### EXCERPTED DATA:
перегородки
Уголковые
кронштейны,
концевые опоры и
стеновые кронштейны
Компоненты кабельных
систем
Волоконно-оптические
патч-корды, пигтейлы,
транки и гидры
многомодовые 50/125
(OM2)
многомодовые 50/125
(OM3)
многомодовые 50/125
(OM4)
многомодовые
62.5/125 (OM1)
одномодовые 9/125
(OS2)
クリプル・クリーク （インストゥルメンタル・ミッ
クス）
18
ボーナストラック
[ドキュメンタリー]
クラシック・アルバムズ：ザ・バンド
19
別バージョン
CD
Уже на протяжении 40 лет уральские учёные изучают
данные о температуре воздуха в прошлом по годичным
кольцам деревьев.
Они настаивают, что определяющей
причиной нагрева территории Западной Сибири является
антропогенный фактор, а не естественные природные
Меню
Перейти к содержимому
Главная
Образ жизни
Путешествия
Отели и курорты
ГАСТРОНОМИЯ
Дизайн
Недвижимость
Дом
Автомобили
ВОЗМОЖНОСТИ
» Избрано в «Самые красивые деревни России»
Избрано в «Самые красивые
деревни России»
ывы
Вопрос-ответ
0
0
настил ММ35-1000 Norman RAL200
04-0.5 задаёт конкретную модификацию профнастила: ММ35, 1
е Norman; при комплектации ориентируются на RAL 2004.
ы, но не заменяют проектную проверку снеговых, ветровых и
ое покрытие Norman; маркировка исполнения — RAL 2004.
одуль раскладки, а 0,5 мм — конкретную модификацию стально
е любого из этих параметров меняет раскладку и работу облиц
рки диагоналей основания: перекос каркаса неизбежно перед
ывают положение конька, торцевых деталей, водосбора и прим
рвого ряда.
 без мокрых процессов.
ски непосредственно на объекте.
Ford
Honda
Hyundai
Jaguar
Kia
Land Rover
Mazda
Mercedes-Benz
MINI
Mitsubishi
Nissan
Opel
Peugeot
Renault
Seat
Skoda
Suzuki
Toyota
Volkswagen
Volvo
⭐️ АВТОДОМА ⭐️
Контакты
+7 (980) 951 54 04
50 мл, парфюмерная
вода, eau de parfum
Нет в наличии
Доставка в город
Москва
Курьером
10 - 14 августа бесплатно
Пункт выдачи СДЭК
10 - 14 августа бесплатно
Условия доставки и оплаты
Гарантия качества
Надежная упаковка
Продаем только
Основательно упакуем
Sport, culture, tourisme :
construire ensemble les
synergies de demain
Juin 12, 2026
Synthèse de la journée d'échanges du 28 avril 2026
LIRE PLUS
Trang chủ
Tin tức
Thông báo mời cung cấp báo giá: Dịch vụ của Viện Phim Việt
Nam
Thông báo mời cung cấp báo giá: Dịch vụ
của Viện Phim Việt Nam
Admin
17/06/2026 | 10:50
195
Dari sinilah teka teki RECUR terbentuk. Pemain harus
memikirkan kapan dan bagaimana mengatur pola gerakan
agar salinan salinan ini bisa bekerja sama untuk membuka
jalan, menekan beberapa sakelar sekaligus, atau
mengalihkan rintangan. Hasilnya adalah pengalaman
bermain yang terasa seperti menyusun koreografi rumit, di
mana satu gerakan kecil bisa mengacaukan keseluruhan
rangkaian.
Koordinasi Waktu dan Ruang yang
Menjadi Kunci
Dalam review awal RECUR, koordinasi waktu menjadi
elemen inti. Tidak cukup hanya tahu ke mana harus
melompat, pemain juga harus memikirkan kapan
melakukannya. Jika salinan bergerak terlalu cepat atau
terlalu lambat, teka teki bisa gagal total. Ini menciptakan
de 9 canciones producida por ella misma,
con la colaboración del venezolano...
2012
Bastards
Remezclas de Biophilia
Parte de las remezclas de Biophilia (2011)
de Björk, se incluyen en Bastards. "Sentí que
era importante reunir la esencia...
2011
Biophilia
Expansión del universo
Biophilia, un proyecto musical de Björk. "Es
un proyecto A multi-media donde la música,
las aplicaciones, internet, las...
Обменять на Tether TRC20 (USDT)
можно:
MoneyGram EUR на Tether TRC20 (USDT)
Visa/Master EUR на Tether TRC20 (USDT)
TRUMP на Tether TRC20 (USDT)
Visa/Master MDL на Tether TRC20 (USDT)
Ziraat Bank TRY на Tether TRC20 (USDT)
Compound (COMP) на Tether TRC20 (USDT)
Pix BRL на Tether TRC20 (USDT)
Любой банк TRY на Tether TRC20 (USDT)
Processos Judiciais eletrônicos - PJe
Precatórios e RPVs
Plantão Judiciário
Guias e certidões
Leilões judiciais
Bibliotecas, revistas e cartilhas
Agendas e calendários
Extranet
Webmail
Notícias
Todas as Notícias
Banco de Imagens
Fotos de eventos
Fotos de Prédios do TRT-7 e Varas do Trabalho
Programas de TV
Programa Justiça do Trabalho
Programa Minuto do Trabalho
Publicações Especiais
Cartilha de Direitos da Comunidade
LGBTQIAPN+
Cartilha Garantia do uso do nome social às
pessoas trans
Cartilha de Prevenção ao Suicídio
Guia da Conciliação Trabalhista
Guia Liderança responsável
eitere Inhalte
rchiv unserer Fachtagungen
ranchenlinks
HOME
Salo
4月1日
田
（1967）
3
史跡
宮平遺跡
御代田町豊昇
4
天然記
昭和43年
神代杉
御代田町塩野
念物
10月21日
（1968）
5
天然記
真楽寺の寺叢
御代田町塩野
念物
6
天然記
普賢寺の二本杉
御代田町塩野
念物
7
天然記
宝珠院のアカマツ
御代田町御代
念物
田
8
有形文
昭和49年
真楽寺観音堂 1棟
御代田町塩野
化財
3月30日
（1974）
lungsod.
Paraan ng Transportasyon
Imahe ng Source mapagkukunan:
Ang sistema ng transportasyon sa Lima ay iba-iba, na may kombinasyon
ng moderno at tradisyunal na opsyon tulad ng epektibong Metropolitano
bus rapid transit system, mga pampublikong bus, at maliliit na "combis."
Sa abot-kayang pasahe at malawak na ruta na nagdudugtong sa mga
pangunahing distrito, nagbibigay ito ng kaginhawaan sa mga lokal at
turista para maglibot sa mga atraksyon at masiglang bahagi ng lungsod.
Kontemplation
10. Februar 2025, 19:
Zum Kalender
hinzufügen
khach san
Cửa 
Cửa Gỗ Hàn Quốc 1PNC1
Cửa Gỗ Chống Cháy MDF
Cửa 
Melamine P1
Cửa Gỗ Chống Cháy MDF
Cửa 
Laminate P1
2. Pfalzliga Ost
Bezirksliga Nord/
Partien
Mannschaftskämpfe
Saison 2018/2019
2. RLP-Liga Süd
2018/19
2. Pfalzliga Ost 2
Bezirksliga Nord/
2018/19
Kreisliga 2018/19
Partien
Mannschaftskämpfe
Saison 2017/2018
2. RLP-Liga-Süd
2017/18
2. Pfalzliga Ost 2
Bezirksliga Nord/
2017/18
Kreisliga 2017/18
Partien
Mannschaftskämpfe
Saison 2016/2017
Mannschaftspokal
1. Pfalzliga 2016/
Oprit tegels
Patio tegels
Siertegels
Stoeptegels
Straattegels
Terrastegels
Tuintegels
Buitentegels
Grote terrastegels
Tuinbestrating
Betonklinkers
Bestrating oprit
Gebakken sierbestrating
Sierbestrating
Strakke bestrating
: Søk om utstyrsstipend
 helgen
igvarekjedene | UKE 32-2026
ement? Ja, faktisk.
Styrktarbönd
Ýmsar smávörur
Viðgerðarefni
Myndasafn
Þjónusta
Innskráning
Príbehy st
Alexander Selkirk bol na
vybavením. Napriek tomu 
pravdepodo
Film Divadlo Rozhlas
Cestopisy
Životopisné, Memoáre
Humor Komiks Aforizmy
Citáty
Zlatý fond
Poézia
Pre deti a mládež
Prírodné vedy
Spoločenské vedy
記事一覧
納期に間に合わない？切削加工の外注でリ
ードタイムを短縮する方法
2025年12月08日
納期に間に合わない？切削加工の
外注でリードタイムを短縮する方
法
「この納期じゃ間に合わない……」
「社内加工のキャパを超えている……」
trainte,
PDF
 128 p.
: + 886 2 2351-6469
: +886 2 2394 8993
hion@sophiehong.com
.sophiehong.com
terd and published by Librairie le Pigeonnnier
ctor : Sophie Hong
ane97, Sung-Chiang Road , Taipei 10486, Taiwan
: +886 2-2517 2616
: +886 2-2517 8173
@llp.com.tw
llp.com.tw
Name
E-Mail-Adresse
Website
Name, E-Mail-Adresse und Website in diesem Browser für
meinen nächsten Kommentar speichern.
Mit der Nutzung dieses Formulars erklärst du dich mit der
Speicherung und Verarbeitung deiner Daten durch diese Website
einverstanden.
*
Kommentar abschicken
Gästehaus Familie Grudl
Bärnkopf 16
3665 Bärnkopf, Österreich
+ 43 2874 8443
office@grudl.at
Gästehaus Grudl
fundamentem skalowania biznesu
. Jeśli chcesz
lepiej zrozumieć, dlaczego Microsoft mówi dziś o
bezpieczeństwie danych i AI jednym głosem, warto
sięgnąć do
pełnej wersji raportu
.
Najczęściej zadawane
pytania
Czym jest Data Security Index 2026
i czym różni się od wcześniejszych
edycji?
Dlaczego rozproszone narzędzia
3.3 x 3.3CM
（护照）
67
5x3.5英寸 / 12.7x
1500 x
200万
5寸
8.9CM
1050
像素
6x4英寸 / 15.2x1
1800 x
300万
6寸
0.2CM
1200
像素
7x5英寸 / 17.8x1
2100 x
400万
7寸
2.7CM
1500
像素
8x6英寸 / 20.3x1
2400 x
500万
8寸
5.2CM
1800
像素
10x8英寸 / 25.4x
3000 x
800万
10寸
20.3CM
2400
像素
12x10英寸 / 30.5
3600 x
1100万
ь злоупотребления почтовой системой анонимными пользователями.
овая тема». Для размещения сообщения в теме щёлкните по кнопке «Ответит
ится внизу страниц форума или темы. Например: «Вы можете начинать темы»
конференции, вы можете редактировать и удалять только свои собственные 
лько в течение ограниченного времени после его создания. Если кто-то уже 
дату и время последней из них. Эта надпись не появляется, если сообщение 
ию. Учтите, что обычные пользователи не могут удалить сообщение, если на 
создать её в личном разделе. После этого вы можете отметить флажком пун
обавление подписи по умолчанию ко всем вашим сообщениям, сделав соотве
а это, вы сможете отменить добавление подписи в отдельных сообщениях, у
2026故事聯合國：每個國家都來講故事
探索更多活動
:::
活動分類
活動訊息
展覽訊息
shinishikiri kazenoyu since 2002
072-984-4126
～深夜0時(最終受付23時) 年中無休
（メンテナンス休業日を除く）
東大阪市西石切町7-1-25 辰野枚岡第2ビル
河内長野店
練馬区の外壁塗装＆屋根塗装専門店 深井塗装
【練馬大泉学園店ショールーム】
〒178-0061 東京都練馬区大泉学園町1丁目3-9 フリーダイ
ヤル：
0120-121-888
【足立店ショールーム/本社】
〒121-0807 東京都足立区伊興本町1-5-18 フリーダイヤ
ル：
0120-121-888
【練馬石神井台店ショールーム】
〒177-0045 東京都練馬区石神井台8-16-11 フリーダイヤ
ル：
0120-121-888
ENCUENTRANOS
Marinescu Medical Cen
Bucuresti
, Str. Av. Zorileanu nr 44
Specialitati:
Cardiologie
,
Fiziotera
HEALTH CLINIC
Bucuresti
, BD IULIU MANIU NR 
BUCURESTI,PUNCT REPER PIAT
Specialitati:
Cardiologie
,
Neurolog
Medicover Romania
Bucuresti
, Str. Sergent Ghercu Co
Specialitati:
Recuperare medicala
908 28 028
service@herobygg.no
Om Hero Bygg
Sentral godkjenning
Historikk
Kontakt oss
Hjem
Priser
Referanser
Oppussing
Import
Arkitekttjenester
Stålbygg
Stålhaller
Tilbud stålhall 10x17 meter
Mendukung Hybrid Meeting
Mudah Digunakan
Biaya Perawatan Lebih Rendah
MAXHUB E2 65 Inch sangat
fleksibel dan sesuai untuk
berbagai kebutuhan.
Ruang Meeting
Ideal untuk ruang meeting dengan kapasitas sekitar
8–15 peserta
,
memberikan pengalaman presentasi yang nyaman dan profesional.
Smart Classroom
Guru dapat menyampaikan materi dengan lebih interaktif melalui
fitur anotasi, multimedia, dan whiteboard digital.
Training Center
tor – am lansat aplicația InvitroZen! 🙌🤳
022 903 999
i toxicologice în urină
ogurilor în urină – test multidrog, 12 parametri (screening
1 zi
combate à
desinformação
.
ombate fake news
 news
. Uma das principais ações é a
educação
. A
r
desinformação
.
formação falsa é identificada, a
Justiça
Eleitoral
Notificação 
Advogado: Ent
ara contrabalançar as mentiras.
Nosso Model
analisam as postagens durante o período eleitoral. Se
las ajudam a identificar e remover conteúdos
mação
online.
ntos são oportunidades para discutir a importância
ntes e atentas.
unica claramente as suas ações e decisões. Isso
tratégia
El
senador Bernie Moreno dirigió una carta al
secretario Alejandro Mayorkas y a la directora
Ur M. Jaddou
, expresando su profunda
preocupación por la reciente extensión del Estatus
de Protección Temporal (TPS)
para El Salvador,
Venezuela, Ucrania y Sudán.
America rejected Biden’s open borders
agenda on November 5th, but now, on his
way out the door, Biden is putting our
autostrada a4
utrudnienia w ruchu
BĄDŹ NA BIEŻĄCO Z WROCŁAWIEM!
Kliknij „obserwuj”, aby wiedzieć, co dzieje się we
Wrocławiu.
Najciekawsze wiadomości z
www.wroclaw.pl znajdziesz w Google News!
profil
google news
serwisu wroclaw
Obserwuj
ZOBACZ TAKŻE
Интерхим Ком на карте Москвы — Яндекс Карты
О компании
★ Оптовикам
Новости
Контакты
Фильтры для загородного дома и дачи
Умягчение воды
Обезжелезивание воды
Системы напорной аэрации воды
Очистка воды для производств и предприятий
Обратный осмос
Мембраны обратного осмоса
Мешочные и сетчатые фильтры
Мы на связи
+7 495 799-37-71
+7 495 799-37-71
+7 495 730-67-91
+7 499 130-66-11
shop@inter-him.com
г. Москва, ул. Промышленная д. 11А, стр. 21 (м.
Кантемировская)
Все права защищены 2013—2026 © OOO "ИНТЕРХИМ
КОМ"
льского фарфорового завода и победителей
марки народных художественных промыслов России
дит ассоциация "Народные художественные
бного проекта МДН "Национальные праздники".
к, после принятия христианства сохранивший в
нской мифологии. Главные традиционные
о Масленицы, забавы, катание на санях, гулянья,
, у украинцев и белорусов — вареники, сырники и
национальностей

### WHAT YOU SHOULD DO:
Copy back the listing above exactly, but only from the line with "ию. Учтите, что" through the line with "Mudah Digunakan", both ends included.

### ANSWER TO THE EXERCISE:
ию. Учтите, что обычные пользователи не могут удалить сообщение, если на 
создать её в личном разделе. После этого вы можете отметить флажком пун
обавление подписи по умолчанию ко всем вашим сообщениям, сделав соотве
а это, вы сможете отменить добавление подписи в отдельных сообщениях, у
2026故事聯合國：每個國家都來講故事
探索更多活動
:::
活動分類
活動訊息
展覽訊息
shinishikiri kazenoyu since 2002
072-984-4126
～深夜0時(最終受付23時) 年中無休
（メンテナンス休業日を除く）
東大阪市西石切町7-1-25 辰野枚岡第2ビル
河内長野店
練馬区の外壁塗装＆屋根塗装専門店 深井塗装
【練馬大泉学園店ショールーム】
〒178-0061 東京都練馬区大泉学園町1丁目3-9 フリーダイ
ヤル：
0120-121-888
【足立店ショールーム/本社】
〒121-0807 東京都足立区伊興本町1-5-18 フリーダイヤ
ル：
0120-121-888
【練馬石神井台店ショールーム】
〒177-0045 東京都練馬区石神井台8-16-11 フリーダイヤ
ル：
0120-121-888
ENCUENTRANOS
Marinescu Medical Cen
Bucuresti
, Str. Av. Zorileanu nr 44
Specialitati:
Cardiologie
,
Fiziotera
HEALTH CLINIC
Bucuresti
, BD IULIU MANIU NR 
BUCURESTI,PUNCT REPER PIAT
Specialitati:
Cardiologie
,
Neurolog
Medicover Romania
Bucuresti
, Str. Sergent Ghercu Co
Specialitati:
Recuperare medicala
908 28 028
service@herobygg.no
Om Hero Bygg
Sentral godkjenning
Historikk
Kontakt oss
Hjem
Priser
Referanser
Oppussing
Import
Arkitekttjenester
Stålbygg
Stålhaller
Tilbud stålhall 10x17 meter
Mendukung Hybrid Meeting
Mudah Digunakan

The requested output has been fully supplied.